Kadın emeğinin sömürülmesine paralel çocuk emeğinin sömürü ve istismarı da yaygınlaşmıştır. Egemen güçlerin değişik dönemlerde dile getirdikleri kadın ve çocuk hakları sözleşmelerini sık sık gündeme almaları ve göz boyama şeklinde ele alınan yasal düzenlemelere ve tedbirlere başvurması, kadın sorununun aşılmak istenmediğinin de ifadesi anlamına gelmektedir.
Finans dergisi Forbes’in 2010’un milyarderleri listesinde Türkiye’den 28 kapitalist yer almaktadır. Krizin giderek büyüdüğü bu günlerde ülkedeki milyarder sayısının artmasının nedenlerinden biri de esas itibariyle sermayenin kadın ve çocuklar başta olmak üzere emek gücünü sonuna kadar sömürmesidir.

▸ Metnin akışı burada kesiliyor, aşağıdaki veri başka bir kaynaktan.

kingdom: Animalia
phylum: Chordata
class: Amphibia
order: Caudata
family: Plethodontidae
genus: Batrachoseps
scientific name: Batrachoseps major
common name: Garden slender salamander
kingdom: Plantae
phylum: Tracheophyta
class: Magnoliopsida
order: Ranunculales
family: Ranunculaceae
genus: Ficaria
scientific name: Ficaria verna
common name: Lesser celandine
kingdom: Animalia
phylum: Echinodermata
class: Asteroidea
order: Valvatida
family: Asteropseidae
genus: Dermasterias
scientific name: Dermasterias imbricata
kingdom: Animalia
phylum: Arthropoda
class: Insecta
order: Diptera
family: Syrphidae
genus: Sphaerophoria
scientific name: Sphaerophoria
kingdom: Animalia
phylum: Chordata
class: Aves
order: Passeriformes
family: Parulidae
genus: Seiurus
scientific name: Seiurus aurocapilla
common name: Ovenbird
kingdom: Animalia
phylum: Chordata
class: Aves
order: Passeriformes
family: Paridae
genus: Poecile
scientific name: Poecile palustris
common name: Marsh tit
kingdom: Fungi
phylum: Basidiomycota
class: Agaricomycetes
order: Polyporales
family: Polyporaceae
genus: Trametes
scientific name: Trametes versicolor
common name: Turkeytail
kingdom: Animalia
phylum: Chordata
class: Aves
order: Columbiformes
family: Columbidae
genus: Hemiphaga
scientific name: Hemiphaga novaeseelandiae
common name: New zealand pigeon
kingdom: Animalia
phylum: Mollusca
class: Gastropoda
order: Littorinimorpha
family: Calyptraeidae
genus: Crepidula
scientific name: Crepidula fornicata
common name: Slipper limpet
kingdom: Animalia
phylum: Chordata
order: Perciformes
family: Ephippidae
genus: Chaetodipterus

Kapitalist sistemde kadın emeğinin sömürüsü gibi yine kapitalist sistem tarafından dayatılan cinsel sömürü de bir o kadar yoğun yaşanmaktadır. Kadını cinsel bir obje olarak gören kapitalizm yine kadını kendi çirkin yüzünü makyajlamak için meta haline dönüştürmeye çalışmaktadır. Bunun yanında şiddet kadınlar için adeta olağan bir durum halini almıştır. Töre, sevgi, aşk adı altında kadınlar öldürülmekte ve bu cinayetlere hergün yenileri eklenmektedir. Yaşananlar karşısında en ufak bir tedbir almayı dahi gerekli görmeyen sistem, bir yandan cezaevlerini devrimcilerle doldururken diğer yandan da katilleri ceza indirimleri, hafifletici sebepler vb. nedenlerle devlet tarafından adeta korumaktadırlar. Sistem tarafından hedef haline getirilen kadınlar geçmişte büyük bedeller ödeyerek elde ettikleri kazanımları kaybetmektedirler. Kreş hakkından doğum izni ve yardımına kadar birçok kazanım rafa kaldırılmıştır. Kadın emeğini azgınca sürdüren egemenler emekçi kadınların taleplerini karşılamak şöyle dursun, varolan haklarını dahi ellerinden almaya çalışmaktadırlar.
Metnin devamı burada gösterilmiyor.